Descarte-se, por impraticável, a primeira hipótese. Já faz mais de um século que a história ensina que guerras de conquista não podem ser vencidas por nações invasoras. O volume de pessoal e de dinheiro necessários para manter uma força de ocupação indefinidamente em território alheio tornam política e economicamente inviável qualquer projeto de conquista. E há de se lembrar que a Rússia não é exatamente uma nação rica, muito pelo contrário, ainda mais agora, depois de depenada financeiramente pelas sanções ocidentais.

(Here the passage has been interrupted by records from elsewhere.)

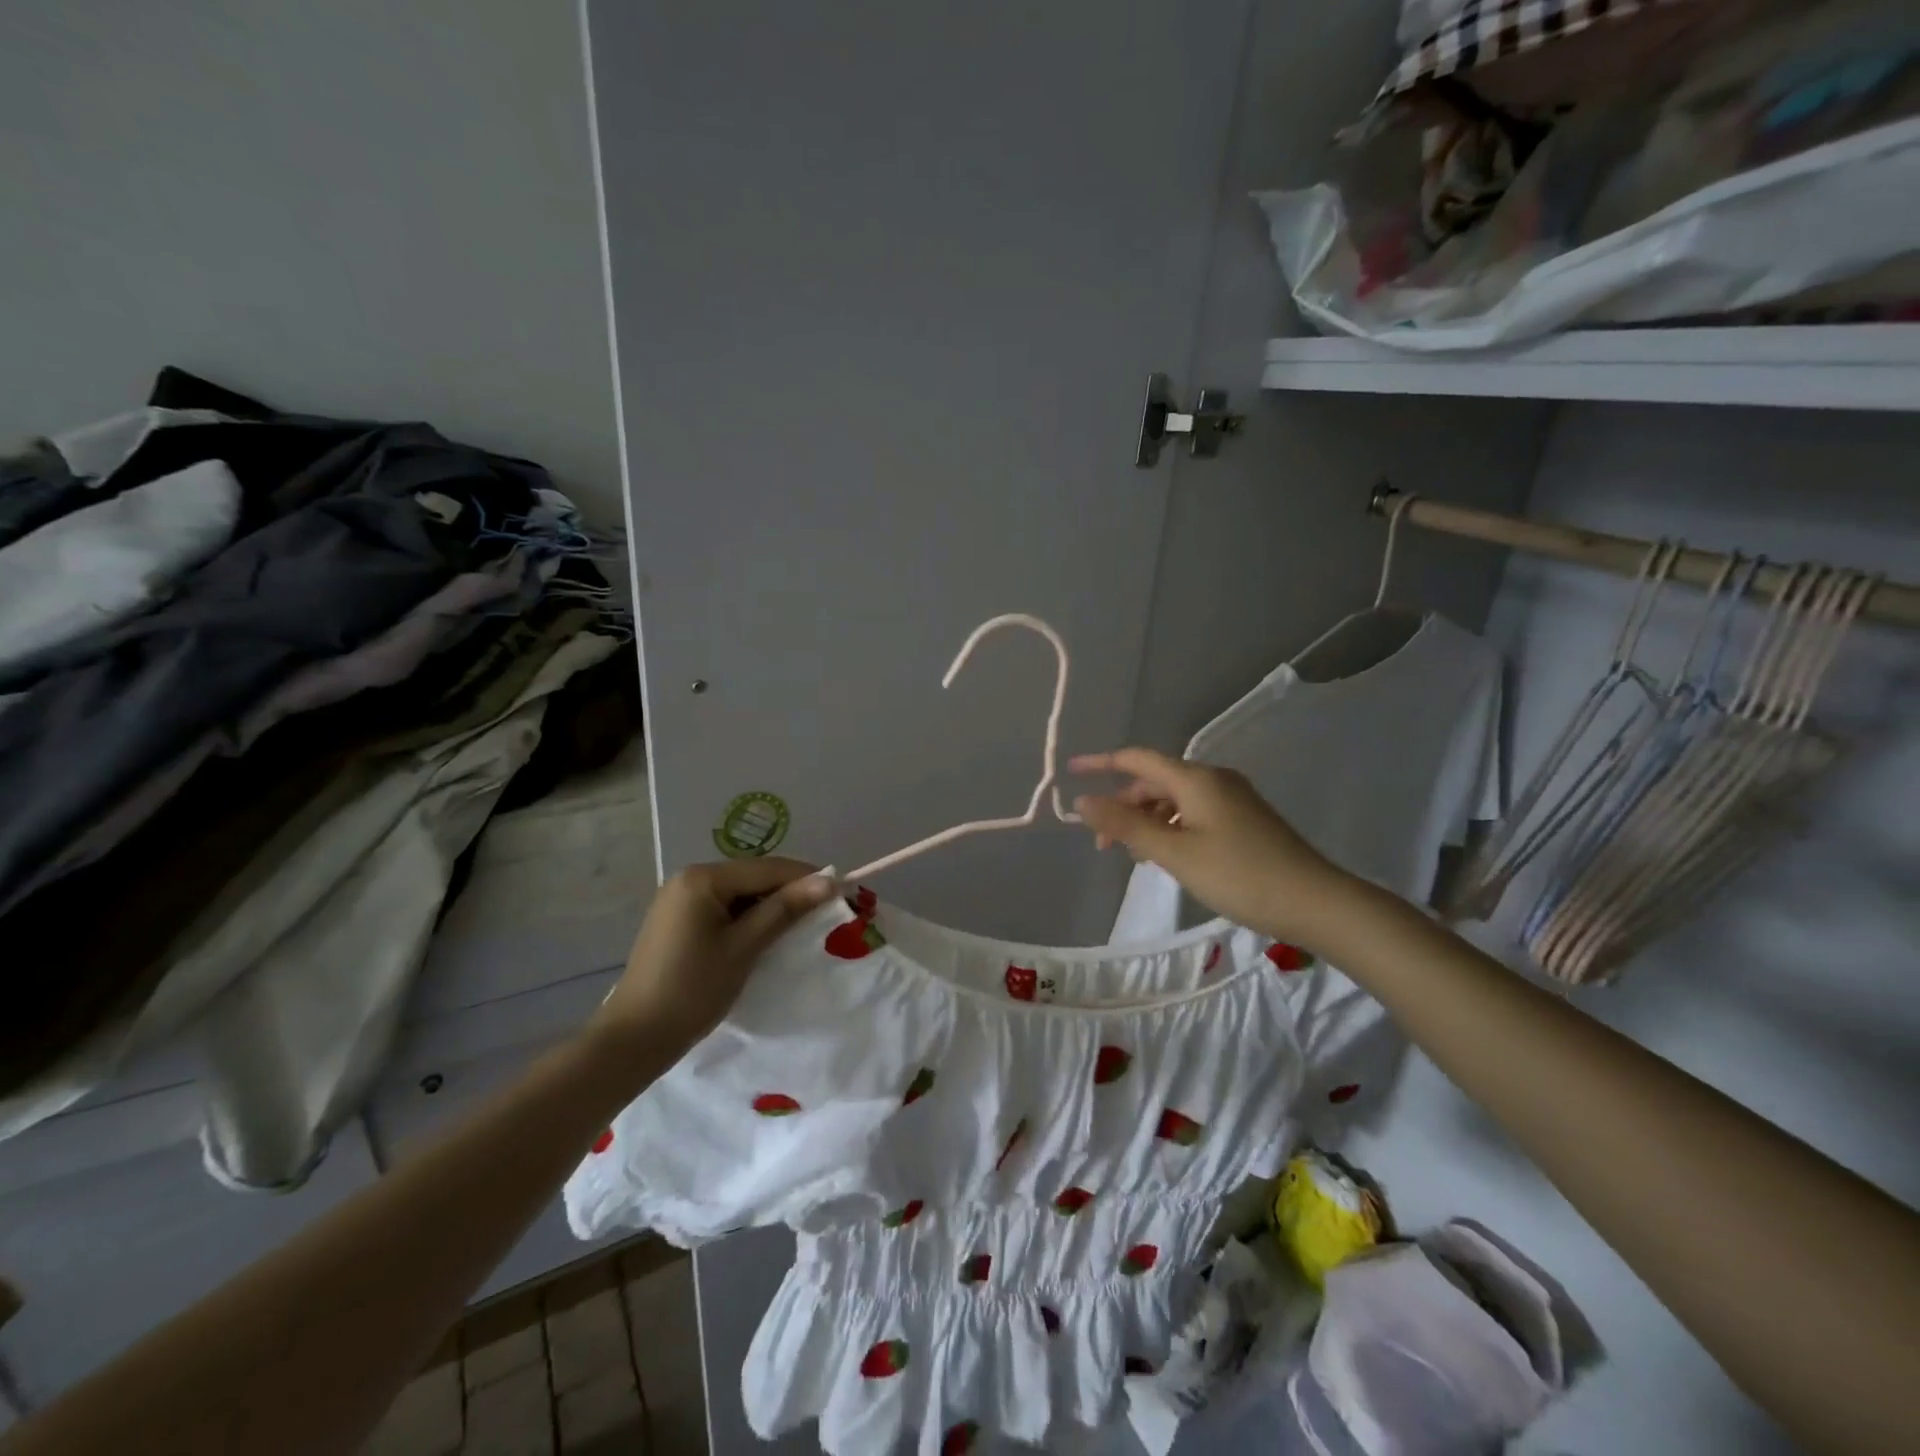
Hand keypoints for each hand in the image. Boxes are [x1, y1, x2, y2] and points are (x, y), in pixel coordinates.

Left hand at [590, 858, 835, 1060]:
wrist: (634, 1039)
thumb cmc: (692, 990)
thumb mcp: (744, 947)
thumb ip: (785, 909)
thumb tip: (828, 881)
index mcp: (702, 878)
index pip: (767, 868)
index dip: (806, 878)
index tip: (841, 891)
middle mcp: (689, 878)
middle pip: (753, 877)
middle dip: (789, 892)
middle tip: (825, 912)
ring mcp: (680, 899)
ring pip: (739, 893)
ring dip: (770, 906)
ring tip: (802, 925)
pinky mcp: (677, 920)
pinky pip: (723, 908)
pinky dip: (747, 918)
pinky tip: (766, 936)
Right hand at [1071, 748, 1352, 948]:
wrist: (1315, 901)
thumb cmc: (1239, 875)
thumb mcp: (1175, 852)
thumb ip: (1126, 825)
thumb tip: (1082, 801)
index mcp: (1195, 778)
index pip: (1137, 759)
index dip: (1100, 763)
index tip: (1070, 772)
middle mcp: (1213, 779)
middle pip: (1154, 781)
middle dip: (1123, 804)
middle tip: (1101, 842)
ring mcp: (1231, 798)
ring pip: (1173, 799)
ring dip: (1146, 820)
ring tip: (1131, 855)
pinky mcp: (1243, 818)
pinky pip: (1192, 812)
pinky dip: (1169, 828)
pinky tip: (1165, 855)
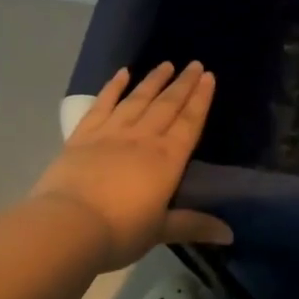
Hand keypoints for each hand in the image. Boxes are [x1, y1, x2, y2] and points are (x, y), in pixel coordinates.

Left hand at [29, 62, 231, 271]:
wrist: (69, 225)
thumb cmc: (120, 231)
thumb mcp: (160, 231)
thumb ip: (194, 225)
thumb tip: (230, 235)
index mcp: (167, 159)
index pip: (189, 122)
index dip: (200, 99)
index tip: (209, 77)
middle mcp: (143, 138)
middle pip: (168, 105)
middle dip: (183, 83)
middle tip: (195, 64)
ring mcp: (112, 133)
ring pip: (138, 99)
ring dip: (153, 80)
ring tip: (166, 64)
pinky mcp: (83, 135)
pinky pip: (102, 104)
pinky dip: (113, 87)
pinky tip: (122, 73)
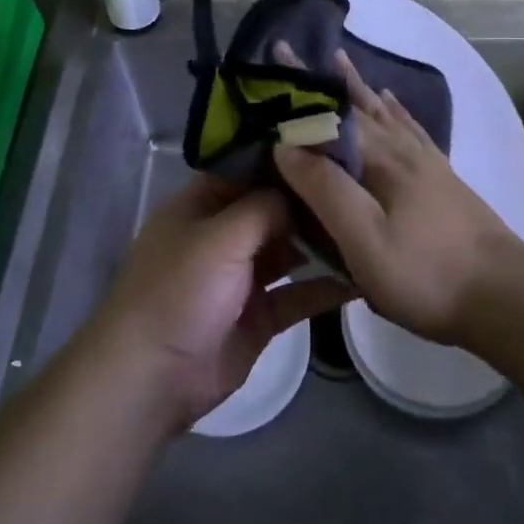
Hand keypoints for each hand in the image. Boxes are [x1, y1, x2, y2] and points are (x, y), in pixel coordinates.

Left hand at [92, 174, 349, 429]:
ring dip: (322, 242)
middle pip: (273, 209)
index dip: (285, 160)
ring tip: (369, 225)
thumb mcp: (219, 237)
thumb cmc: (179, 291)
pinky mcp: (259, 316)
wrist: (153, 376)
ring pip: (289, 250)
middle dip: (311, 201)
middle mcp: (223, 235)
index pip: (247, 170)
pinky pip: (298, 294)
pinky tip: (364, 275)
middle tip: (364, 185)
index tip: (331, 146)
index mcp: (201, 206)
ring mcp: (241, 277)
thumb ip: (263, 207)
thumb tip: (300, 190)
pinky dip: (326, 287)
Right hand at [273, 51, 519, 343]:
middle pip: (355, 104)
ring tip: (339, 61)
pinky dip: (395, 110)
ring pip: (384, 112)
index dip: (299, 86)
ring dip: (356, 86)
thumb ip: (325, 190)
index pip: (329, 112)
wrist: (504, 296)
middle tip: (292, 51)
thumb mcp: (364, 240)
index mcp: (380, 159)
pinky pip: (411, 128)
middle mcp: (402, 149)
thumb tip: (285, 145)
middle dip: (320, 79)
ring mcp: (426, 161)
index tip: (274, 53)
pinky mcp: (442, 177)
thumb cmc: (426, 273)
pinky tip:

A segunda hipótese tem mais chances de prosperar, é fato. Contudo, para que o plano de ocupação funcione, é indispensável organizar um governo que conte com um mínimo de legitimidade perante a população vencida. Dado o desastre de propaganda protagonizado por Putin e o renovado sentimento nacionalista ucraniano despertado pela invasão, é difícil imaginar que os russos consigam organizar semelhante esquema. Os Estados Unidos, que são os Estados Unidos, tentaram fazer o mesmo no Iraque e no Afeganistão. Os resultados estão aí, para quem quiser ver.
O que se desenha para o conflito Rússia e Ucrânia, portanto, parece ser um cenário de verdadeiro atoleiro. A essa altura do campeonato, Putin não pode simplesmente voltar atrás na empreitada, sob pena de colocar sua própria posição pessoal em risco internamente. Por outro lado, ainda que tome Kiev e as principais cidades ucranianas, vai ser difícil imaginar que a Ucrânia simplesmente se renda e aceite passivamente ser reintegrada ao novo velho Império Russo. O que se desenha, portanto, é uma reprise da invasão da Chechênia, só que com um território e uma população quarenta vezes maiores.
Enquanto se atola na Ucrânia, Putin terá que se virar para enfrentar um isolamento internacional que nem a União Soviética nos seus piores momentos conheceu. Na votação realizada pela Assembléia Geral da ONU, os russos só colheram as simpatias da Coréia do Norte, da Eritréia, da Bielorússia e da Síria. Nem a aliada China e nem mesmo a outrora apadrinhada Cuba se animaram a votar a favor do ditador russo. Isso significa que a oligarquia russa, tão acostumada aos gostos e aos luxos ocidentais, terá de se acostumar com novos roteiros turísticos e dar adeus aos seus apartamentos em Paris.
Ironicamente, Vladimir Putin poderá enfim alcançar um objetivo perseguido pelos Estados Unidos desde pelo menos os primeiros atritos da Guerra Fria: isolar a Rússia dentro de si, apartando-a literalmente do mundo.
Por quanto tempo isso durará e como o mundo funcionará sem contar com a Rússia dentro dele?